Ryan Remiorz / La Presse Canadienne

MONTRÉAL — Après avoir annoncé le congédiement de ses employés vivant avec un handicap mental, Walmart Canada a présenté samedi des excuses pour avoir «créé de la confusion et de la déception».

Le géant du commerce du détail s’est engagé à travailler avec l’ensemble des participants de son programme de formation professionnelle, de leur famille et des organismes de services sociaux pour trouver de «nouveaux arrangements», alors qu’il en poursuivra le démantèlement au cours des prochaines semaines.

Dans un courriel obtenu par plusieurs médias, dont La Presse canadienne, le vice-président aux Affaires corporatives de Walmart Canada, Robert Nicol, n’exclut pas la possibilité de les réembaucher.

Il soutient que l’objectif de Walmart Canada était toujours de «trouver d’autres moyens d’aider les personnes dans ces programmes, y compris l’emploi direct».

Questionné quant à la nature de cette aide, il a précisé que l’«objectif» de la multinationale est de réembaucher une bonne partie des travailleurs vivant avec une déficience intellectuelle ou un trouble du spectre de l’autisme.

Le cadre supérieur de l’entreprise reconnaît que le dossier a été mal géré sur le plan des communications.

«De toute évidence, la façon dont nous avons géré ce changement a créé de la confusion et de la déception, et nous nous en excusons très sincèrement», a-t-il écrit.

M. Nicol raconte aussi que l’entreprise avait avisé la semaine dernière les agences locales du Québec qu’elle ne pourrait «malheureusement plus participer au programme de formation professionnelle volontaire dans sa forme actuelle», mais il n’en donne toujours pas les raisons.

La multinationale n’a pas non plus confirmé le nombre de succursales où ce programme était en vigueur, ni le nombre total des travailleurs poussés vers la sortie.

Certains d’entre eux travaillaient pour le détaillant depuis près d’une vingtaine d’années.

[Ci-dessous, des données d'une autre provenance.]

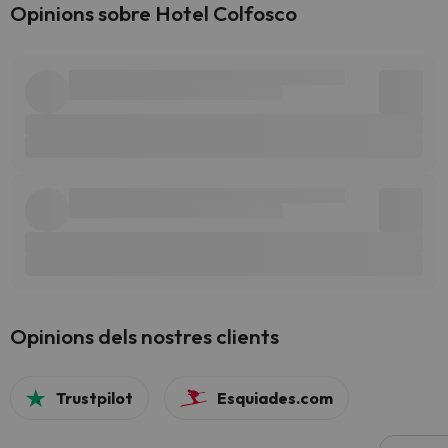
Opinions sobre Hotel Colfosco
Opinions dels nostres clients
Trustpilot
Esquiades.com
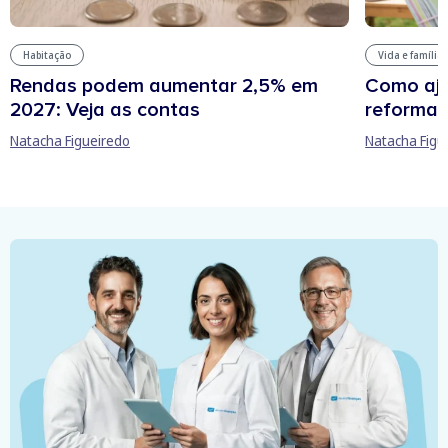
Habitação
Vida e família
Rendas podem aumentar 2,5% em
Como aju
2027: Veja as contas
reforma 
Natacha Figueiredo
Natacha Figu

La veille, la porte-parole de Walmart Canada, Anika Malik, jouait sur la sémantique en niant que la chaîne avait «congédié» ses employés vivant avec un handicap mental — mais qui se trouvaient tout de même sans emploi.

«Ces personnes ont participé à un programme volontaire coordonné par des agences locales qui se sont associées à nos magasins pour offrir un environnement dans lequel ils pourraient s’impliquer», expliquait-elle.

L’entreprise a simplement mis fin à son partenariat au programme, qui offrait «une expérience d’intégration et d’engagement communautaire dans un environnement de travail», s’était-elle défendue.

La nouvelle avait soulevé une vague d’indignation cette semaine de la part des travailleurs eux-mêmes, ainsi que de nombreux organismes impliqués dans la réinsertion sociale de personnes handicapées.

Certaines répliques, toutefois, ont salué le fait que Walmart ait participé à ce programme durant de nombreuses années et ont plutôt pointé du doigt les entreprises qui n’ont jamais daigné fournir leur part en matière de réinsertion.

Le ministre québécois de la Santé et des Services sociaux, Gaétan Barrette, compte parmi ceux qui avaient écorché Walmart.

Samedi, il a n’a pas tardé à exprimer son incrédulité face au rebondissement du jour.